Summarize the profile of Sebastian Bucur below in two sentences.

• Text:
....
Sebastian Bucur

Personal information
- Full name: Sebastian Ioan Bucur
- Date of birth: 10 December 1996 (age 28)
- Place of birth: Râciu, Romania
- Position(s): Defender

Team information
- Current team: Câmpia Râciu
- Number: 4

Youth career
- –2013: Dinamo București

Senior career*
- Years: Team / Apps / (Gls)
- 2013–2017: Dinamo București / 1 / (0)
- 2015–2016: → Unirea Tărlungeni (loan) / 30 / (1)
- 2016–2017: → Târgu Mureș (loan) / 4 / (0)
- 2017: Afumați / 1 / (0)
- 2017–2019: Știința Miroslava / 46 / (3)
- 2019–2020: Odorheiu Secuiesc / 12 / (1)
- 2020–2023: Unirea Ungheni / 18 / (1)
- 2022–2023: → Avântul Reghin (loan) / 19 / (1)
- 2023–: Câmpia Râciu / 6 / (0)

International career^{‡}
- 2013: Romania U-17 / 3 / (0)

= Sebastian Bucur =

Romanian professional footballer

Sebastian Bucur (born 10 December 1996) is a Romanian professional footballer who plays as a defender for AS Câmpia Râciu.
....
• Information:

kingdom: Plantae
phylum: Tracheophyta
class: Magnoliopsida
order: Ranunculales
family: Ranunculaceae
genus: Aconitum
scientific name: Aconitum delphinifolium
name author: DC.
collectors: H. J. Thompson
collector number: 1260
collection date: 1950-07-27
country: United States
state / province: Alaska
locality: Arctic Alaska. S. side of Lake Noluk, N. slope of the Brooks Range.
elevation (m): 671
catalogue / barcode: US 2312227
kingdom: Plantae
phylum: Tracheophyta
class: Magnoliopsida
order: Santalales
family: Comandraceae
....
• Expected output:
Sebastian Bucur, born 10 December 1996 in Râciu, Romania, is a Romanian professional footballer who plays as a defender for Câmpia Râciu, where he wears number 4. He came through the Dinamo București youth ranks, played senior football for Dinamo București and clubs such as Unirea Tărlungeni, Știința Miroslava and Unirea Ungheni, and made three appearances for Romania U-17 in 2013.